• [Enunciado da tarefa] Repita sem alterações o trecho do texto de origem que começa nas palavras "Se meu coração" e termina logo depois de "um dia melhor.".

Se meu coração batesse num ritmo diferente, eu faria uma música estilo João Gilberto, com um toque de samba e rezando pra vir uma das inspirações de Chico.

Rezo também para que pessoas não venham a ser mutiladas, sejam em guerras ou doenças, sejam por motorista bêbado ou por acidentes na cozinha. O que me incomoda é ter que suportar calada lavagem de calçadas e carros com aqueles super-potentes-e-caros-jatos por aquelas pessoas que ficam brincando de molhar os pés com a pouco água doce que nos resta.

Também me tira o sono, recentemente, ter descoberto que empresas estatais vendem nossos rios e florestas para transformá-las em energia cara e que polui; acho que o ser humano está perdendo o pouco e necessário bom-senso. O absurdo salta como uma surpresa ruim, que nos faz chorar como criança e que ao mesmo tempo é afagado com palavras de esperança por um dia melhor.

O que não quero é dar uma de inconveniente, mas certas coisas não podem ser vistas através de vendas ou óculos escuros, a verdade iluminada e doída é a única maneira capaz de unir esse povo, que faz música boa.

Queria que esse medo, de meus netos morrerem de câncer de pele, não beberem mais água mineral e terem que lutar contra a natureza furiosa, sumisse com a água das calçadas em dias de chuva e que essa chuva viesse sempre, porque seco já basta os corações dos empreendedores capitalistas.

Queria, por fim, que esse texto virasse poesia e, gradualmente, encontrasse seu próprio ritmo, mas isso só em tempos de puro caos, que já baterá à sua porta.

• [Dados fornecidos]
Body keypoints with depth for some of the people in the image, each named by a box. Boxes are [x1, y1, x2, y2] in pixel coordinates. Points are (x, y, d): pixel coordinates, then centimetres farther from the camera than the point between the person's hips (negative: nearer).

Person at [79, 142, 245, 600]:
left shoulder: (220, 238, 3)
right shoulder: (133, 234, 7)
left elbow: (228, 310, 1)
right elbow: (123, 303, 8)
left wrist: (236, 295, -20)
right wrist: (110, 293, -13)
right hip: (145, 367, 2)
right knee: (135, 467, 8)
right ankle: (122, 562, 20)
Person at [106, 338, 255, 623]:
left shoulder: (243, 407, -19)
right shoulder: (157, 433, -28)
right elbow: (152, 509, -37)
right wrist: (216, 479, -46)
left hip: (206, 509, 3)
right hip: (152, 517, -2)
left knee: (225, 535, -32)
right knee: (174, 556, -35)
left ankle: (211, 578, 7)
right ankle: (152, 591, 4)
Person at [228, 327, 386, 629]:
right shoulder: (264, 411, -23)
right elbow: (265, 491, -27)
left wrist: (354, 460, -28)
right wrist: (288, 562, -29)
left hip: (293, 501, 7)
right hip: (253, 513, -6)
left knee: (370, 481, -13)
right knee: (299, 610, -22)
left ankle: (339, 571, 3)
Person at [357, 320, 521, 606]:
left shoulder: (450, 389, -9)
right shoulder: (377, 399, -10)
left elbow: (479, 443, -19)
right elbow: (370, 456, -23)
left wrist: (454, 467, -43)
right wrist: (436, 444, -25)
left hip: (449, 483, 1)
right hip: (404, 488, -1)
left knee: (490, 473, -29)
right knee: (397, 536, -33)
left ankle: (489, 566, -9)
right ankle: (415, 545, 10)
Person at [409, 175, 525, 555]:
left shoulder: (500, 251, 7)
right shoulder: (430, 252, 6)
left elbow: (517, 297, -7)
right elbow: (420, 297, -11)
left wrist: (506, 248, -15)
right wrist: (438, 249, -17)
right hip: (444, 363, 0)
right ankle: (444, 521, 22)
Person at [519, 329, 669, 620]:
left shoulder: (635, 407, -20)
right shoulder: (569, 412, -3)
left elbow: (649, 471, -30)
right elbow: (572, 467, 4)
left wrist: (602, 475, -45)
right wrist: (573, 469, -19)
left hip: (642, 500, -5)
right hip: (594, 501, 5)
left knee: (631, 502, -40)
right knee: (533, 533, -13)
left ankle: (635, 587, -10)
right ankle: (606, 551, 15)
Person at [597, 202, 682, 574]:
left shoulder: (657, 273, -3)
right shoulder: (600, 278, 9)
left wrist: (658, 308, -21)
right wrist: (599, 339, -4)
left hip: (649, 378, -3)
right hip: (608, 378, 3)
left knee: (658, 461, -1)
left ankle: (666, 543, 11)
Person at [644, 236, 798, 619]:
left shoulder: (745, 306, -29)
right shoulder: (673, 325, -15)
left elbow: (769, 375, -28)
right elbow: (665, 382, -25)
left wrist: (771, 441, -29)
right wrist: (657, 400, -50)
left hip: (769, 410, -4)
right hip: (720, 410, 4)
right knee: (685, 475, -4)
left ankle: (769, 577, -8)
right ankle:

• [Campo de resposta]
Se meu coração batesse num ritmo diferente, eu faria uma música estilo João Gilberto, com um toque de samba e rezando pra vir uma das inspirações de Chico.

Rezo também para que pessoas não venham a ser mutiladas, sejam em guerras ou doenças, sejam por motorista bêbado ou por acidentes na cozinha. O que me incomoda é ter que suportar calada lavagem de calçadas e carros com aqueles super-potentes-e-caros-jatos por aquelas pessoas que ficam brincando de molhar os pés com a pouco água doce que nos resta.

Também me tira o sono, recentemente, ter descoberto que empresas estatais vendem nossos rios e florestas para transformá-las em energia cara e que polui; acho que o ser humano está perdendo o pouco e necessário bom-senso. O absurdo salta como uma surpresa ruim, que nos faz chorar como criança e que ao mesmo tempo é afagado com palavras de esperança por um dia melhor.